- Instruction 1
Can you return the text of the repmgr failover page from "Configure automatic failover" up to and including "state of each standby.", copied with no changes?

Configure automatic failover with repmgrd in PostgreSQL

In this blog, we will configure repmgr to perform Automatic failover when primary failure is detected.

We will use the same PostgreSQL Cluster setup we did in blog How to Setup Streaming Replication with repmgr and barman.

Automatic failover is achieved with repmgr daemon (repmgrd) is a management and monitoring daemon which runs on each node in a replication cluster. It can automate actions such as failover and updating standbys to follow the new primary, as well as providing monitoring information about the state of each standby.

Below are the high-level steps we will follow.

- Extracted material
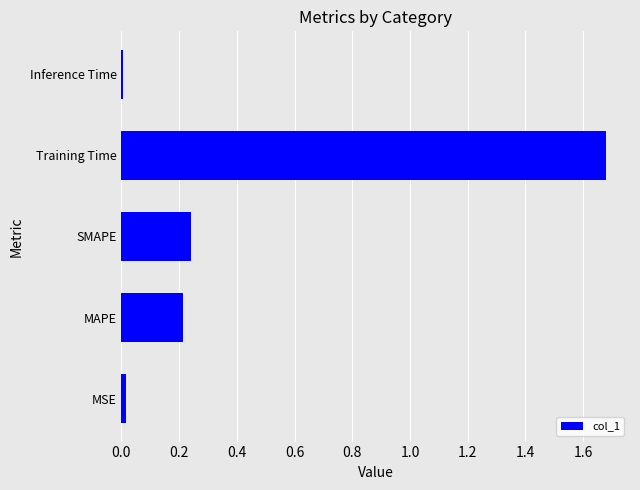

Between Inference Time and MAPE, which is larger?

MAPE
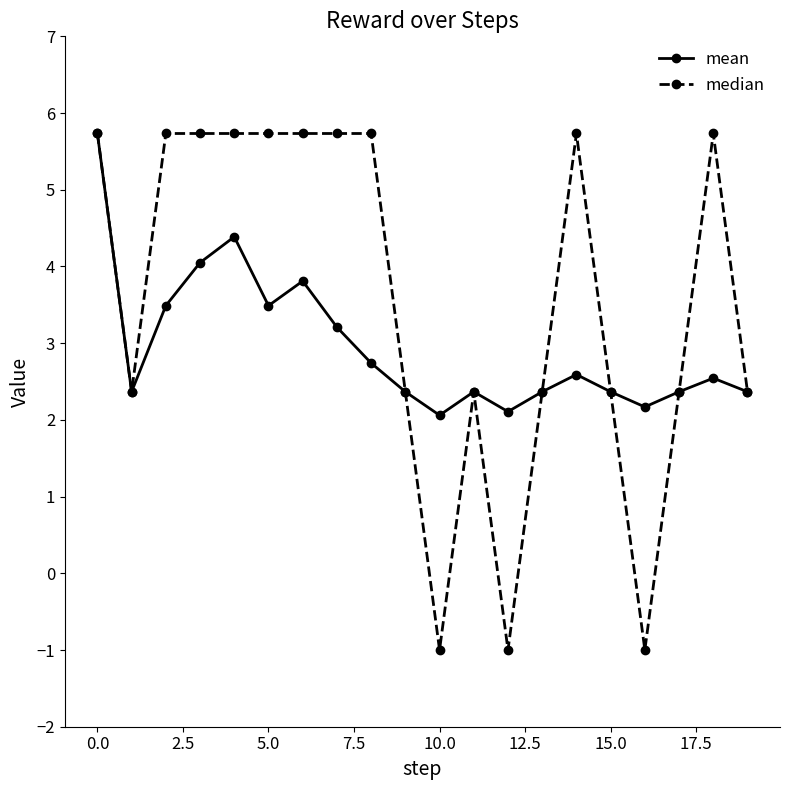

At how many categories does at least one series exceed 0?

20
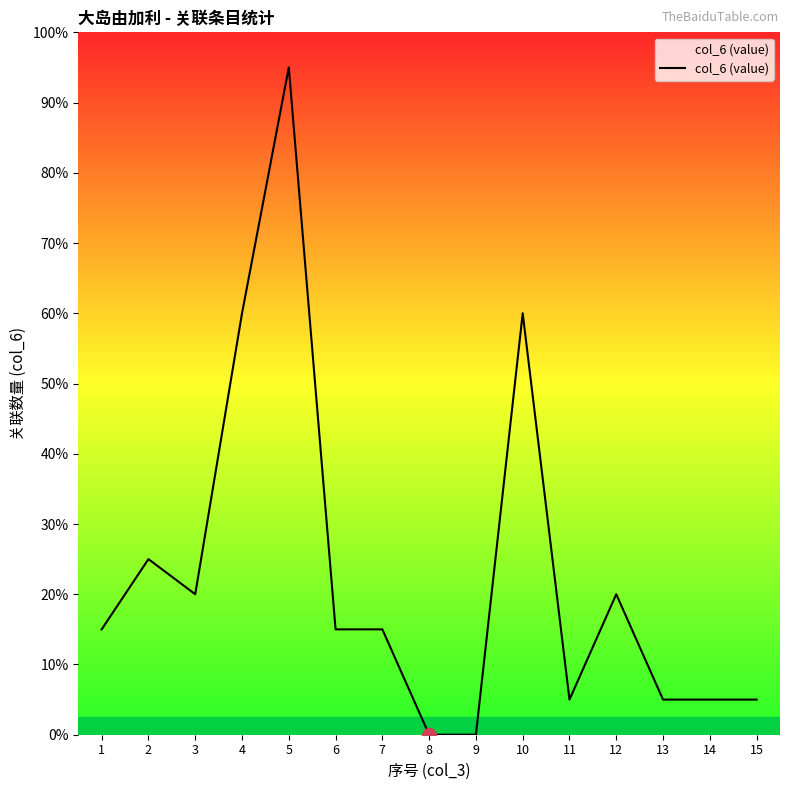

Does the chart display data point markers on the line(s)?

No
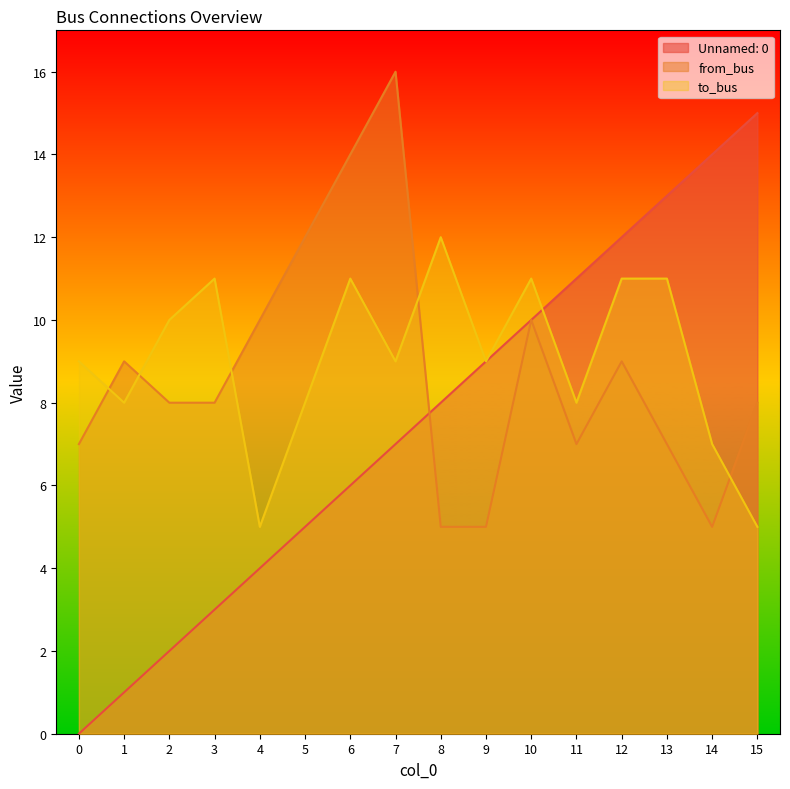

The value of from_bus at 5 is 12. True or false?

True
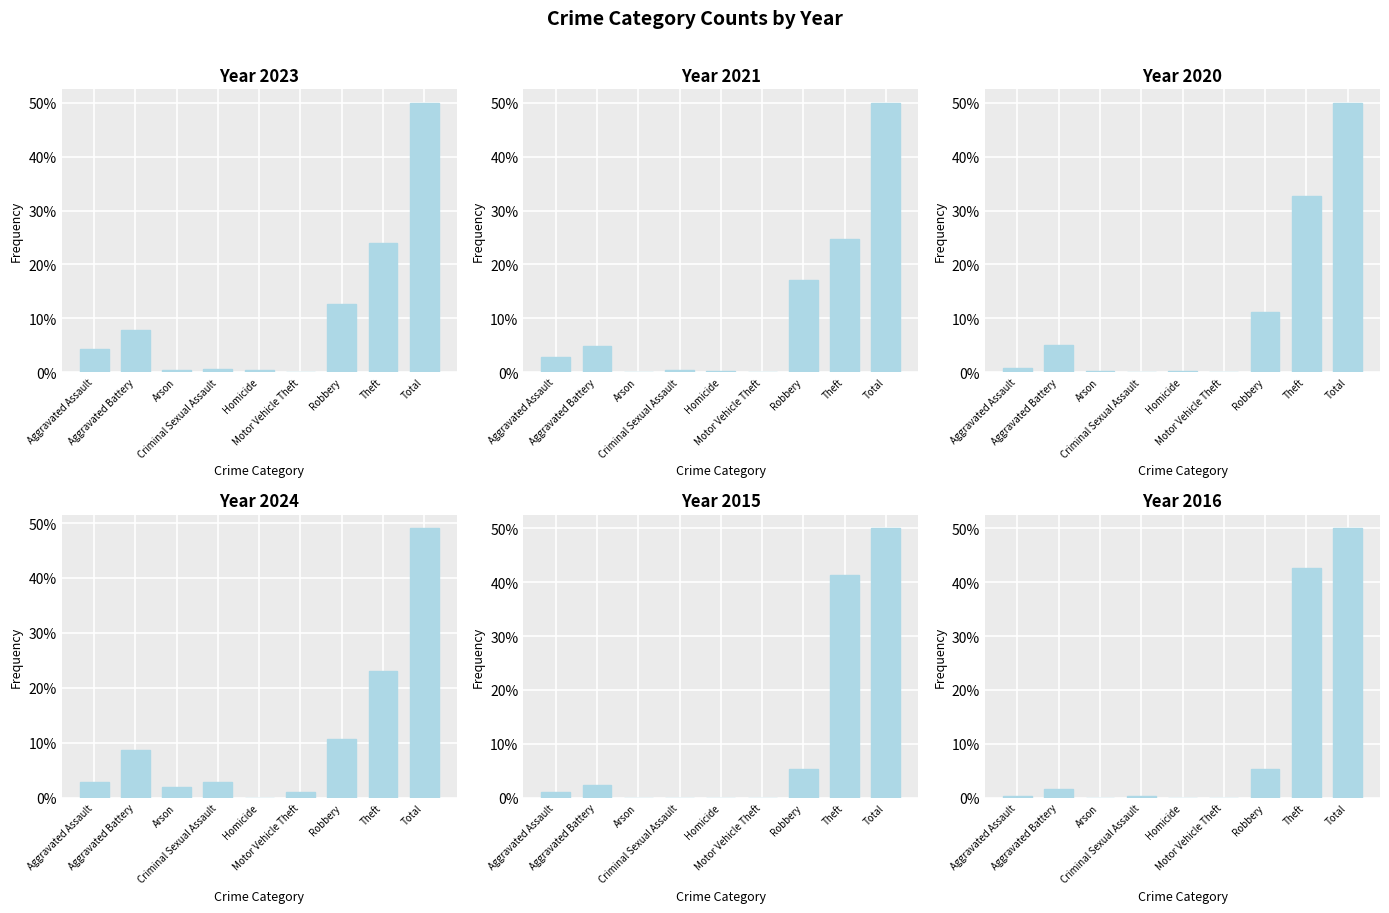

What is the highest value of the 2020 series?

0.5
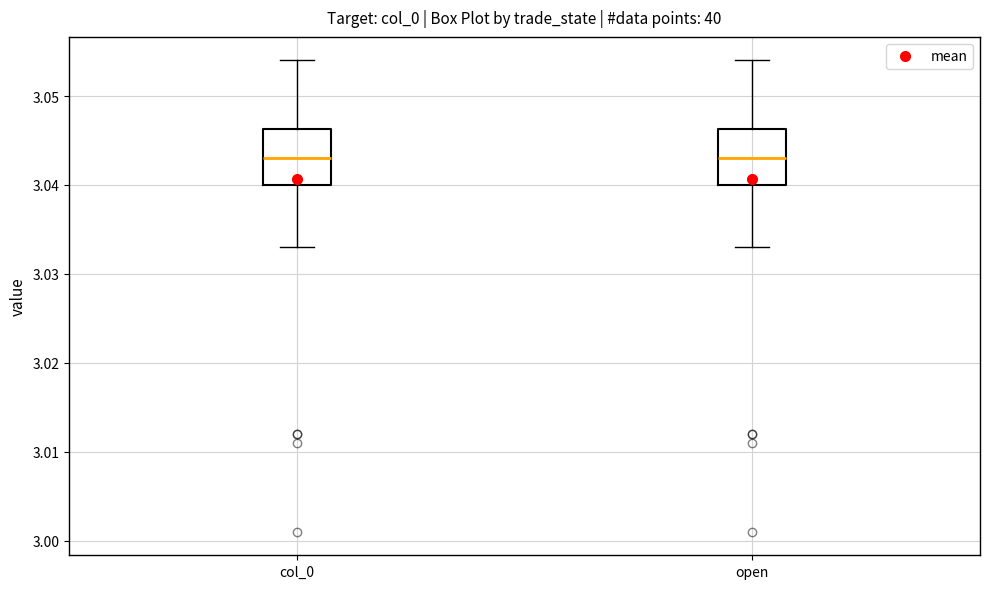

Reading left to right, read every box against the y-axis: the position of its median line, the range the box covers, and the ends of its whiskers. The values are not printed on the chart, so give them approximately, as read against the axis.

col_0: median 3.043, box 3.040 to 3.046, whiskers 3.033 to 3.054
open: median 3.043, box 3.040 to 3.046, whiskers 3.033 to 3.054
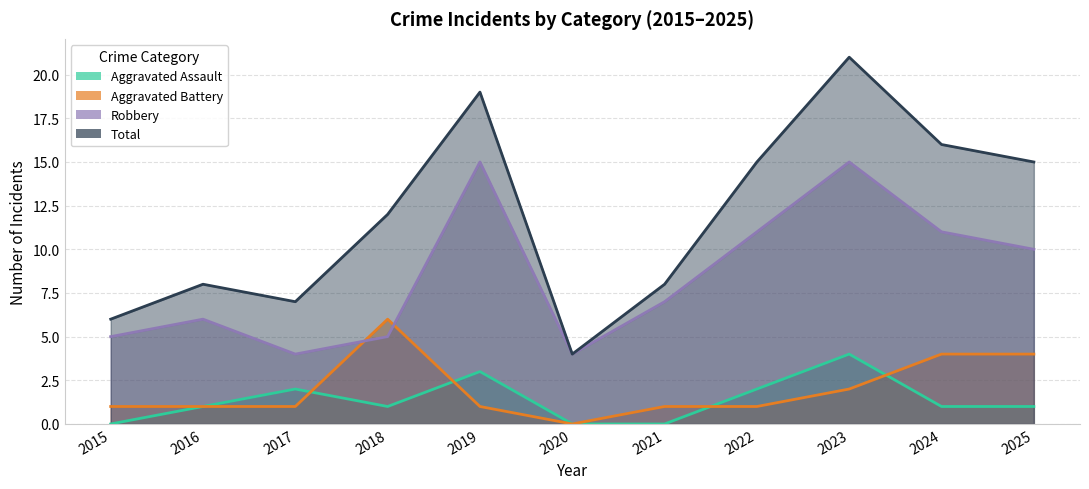

The value of Robbery at 2022 is 8. True or false?

False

- Instruction 2
Could you retype all of the chart entries above line for line, leaving the pictures out?

- Your response 1
Configure automatic failover with repmgrd in PostgreSQL

In this blog, we will configure repmgr to perform Automatic failover when primary failure is detected.

We will use the same PostgreSQL Cluster setup we did in blog How to Setup Streaming Replication with repmgr and barman.

Automatic failover is achieved with repmgr daemon (repmgrd) is a management and monitoring daemon which runs on each node in a replication cluster. It can automate actions such as failover and updating standbys to follow the new primary, as well as providing monitoring information about the state of each standby.

- Your response 2
Between Inference Time and MAPE, which is larger?

MAPE

At how many categories does at least one series exceed 0?

20

Does the chart display data point markers on the line(s)?

No

The value of from_bus at 5 is 12. True or false?

True

What is the highest value of the 2020 series?

0.5

Reading left to right, read every box against the y-axis: the position of its median line, the range the box covers, and the ends of its whiskers. The values are not printed on the chart, so give them approximately, as read against the axis.

col_0: median 3.043, box 3.040 to 3.046, whiskers 3.033 to 3.054
open: median 3.043, box 3.040 to 3.046, whiskers 3.033 to 3.054

The value of Robbery at 2022 is 8. True or false?

False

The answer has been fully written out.